President Joe Biden said he does not believe border walls are effective as his administration waived more than two dozen federal laws to build more barriers approved under Donald Trump.
The Department of Homeland Security announced the move on Thursday, which paves the way to proceed with constructing a section of wall along a 20-mile section of the US-Mexico border in Texas, making use of authority granted to DHS in an effort to reduce the growing number of asylum seekers entering the country between legal ports of entry.
In a public notice released on Thursday, the department said Secretary Alejandro Mayorkas had determined that waiving the myriad environmental and other laws was necessary “to ensure the expeditious construction of barriers and roads in the vicinity of the international land border in Starr County, Texas”.
The notice said Mr Mayorkas was employing authority granted to him by Congress in a series of laws dating back to 1996 which provide the department with the ability to “take such actions as may be necessary to install additional physical barriers and roads (including the removal of obstacles to detection of illegal entrants) in the vicinity of the United States border to deter illegal crossings in areas of ‘high illegal entry’ into the United States”.
“As of early August 2023, Border Patrol had encountered over 245,000 such entrants attempting to enter the United States between ports of entry in the Rio Grande Valley Sector in Fiscal Year 2023,” Mr Mayorkas said in the waiver announcement.
“Therefore, I must use my authority under section 102 of IIRIRA to install additional physical barriers and roads in the Rio Grande Valley Sector.
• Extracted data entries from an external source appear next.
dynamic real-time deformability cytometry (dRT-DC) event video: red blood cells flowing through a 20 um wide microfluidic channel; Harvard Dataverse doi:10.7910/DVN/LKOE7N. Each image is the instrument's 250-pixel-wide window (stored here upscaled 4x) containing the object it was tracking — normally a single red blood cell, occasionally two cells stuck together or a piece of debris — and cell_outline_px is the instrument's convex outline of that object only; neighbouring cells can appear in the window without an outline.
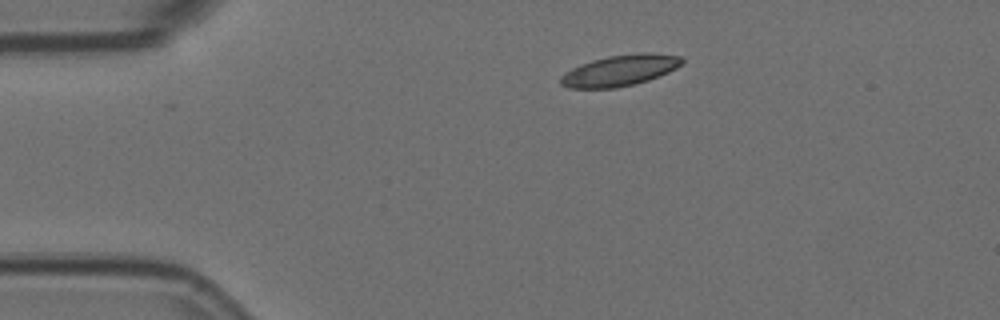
{"species": "Egyptian fruit bat (a non-hibernating species)", "species_latin": "Rousettus aegyptiacus", "temperature_condition": "room temperature", "stored_images_in_passage": 5, "camera_frame_rate_fps": 3000, "um_per_image_px": 0.085, "animal": {"sex": "female"}, "frame": {"image": 1, "passage_image": 1, "time_ms": 0.0, "image_size_px": [1000, 320], "cell_outline_px": [[684, 60], [676, 68], [668, 72], [648, 80], [616, 88], [568, 88], [560, 84], [560, 76], [564, 72], [580, 64], [592, 60], [608, 56], [640, 52], [648, 52], [680, 56]], "centroid_in_image_um": [52.65, 5.98], "position_along_channel_um": 32.3, "area_um2": 21.91}}
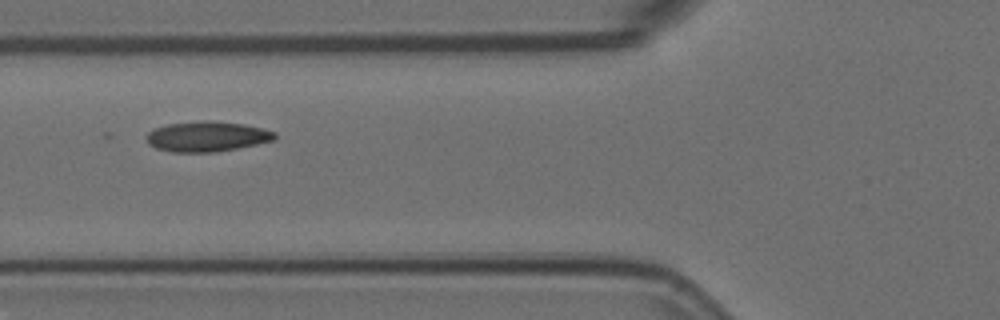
{"frame": {"image": 2, "passage_image": 4, "time_ms": 1.0, "image_size_px": [1000, 320], "cell_outline_px": [[276, 140], [216, 152], [172, 152], [156, 148], [148, 144], [144, 136], [152, 128], [168, 124], [204, 120], [212, 120], [244, 124], [264, 128], [276, 132]], "centroid_in_image_um": [17.58, 11.59], "position_along_channel_um": 108.2, "area_um2": 22.89}}
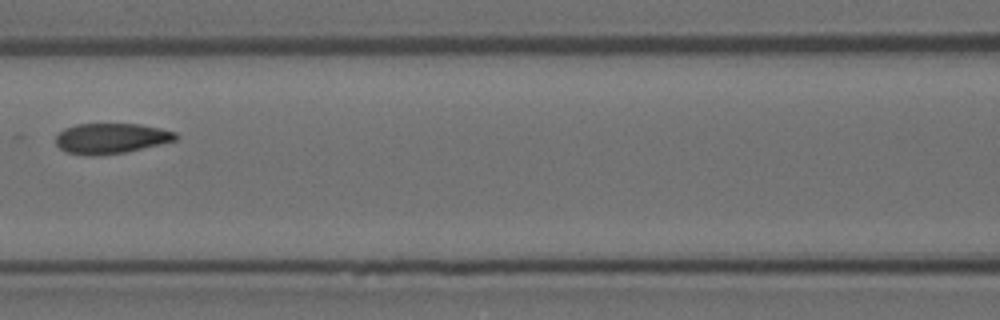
{"frame": {"image": 3, "passage_image": 5, "time_ms": 1.333, "image_size_px": [1000, 320], "cell_outline_px": [[180, 136], [176, 140], [160, 144], [124, 152], [92, 156], [88, 156], [64, 152], [56, 144], [56, 136], [64, 128], [76, 124], [140, 124], [160, 128], [176, 132]], "centroid_in_image_um": [9.43, 11.76], "position_along_channel_um": 157.2, "area_um2": 21.27}}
Therefore, DHS will take immediate action to construct barriers and roads”.
Mr Mayorkas added that the funds for the barrier — the first new border wall construction during Mr Biden’s term — will come from monies appropriated by Congress in 2019, not long after the end of the longest government shutdown in US history.
He also noted that the project is necessary because of an “acute and immediate need to construct physical barriers and roads in the vicinity of the border of the United States in order to prevent unlawful entries into the United States”.
The announcement of the Biden administration’s decision to construct a border wall marks a significant reversal from positions taken during Mr Biden’s 2020 campaign against then-president Donald Trump, and comes as the increasing number of asylum seekers crossing the border has become a political problem for the president and for Democrats across the country.
As a candidate, Mr Biden frequently condemned Mr Trump’s immigration policies — including his decision to build or upgrade roughly 450 miles of barriers along the US-Mexico border. And shortly after taking office, he signed a proclamation stating that a wall across the US-Mexico border “is not a serious policy solution” and pledged to build “not another foot” during his time in office.
A White House official said the plan to build this section has been known since it was first approved in June, and stressed that the construction is necessary because Congress appropriated the funds for the project.
Federal law does not allow the president to refuse to spend money appropriated by Congress, and Mr Biden himself reiterated this to reporters when asked about the decision in the Oval Office on Thursday.
“The money was appropriated for the border wall, I tried to get them to redirect it. They didn’t. They wouldn’t,” he said. “In the meantime ... they have to use the money for what it was appropriated. I can’t stop that”.
Asked if he believes that a border wall would be effective at preventing illegal immigration, Mr Biden replied: “No”.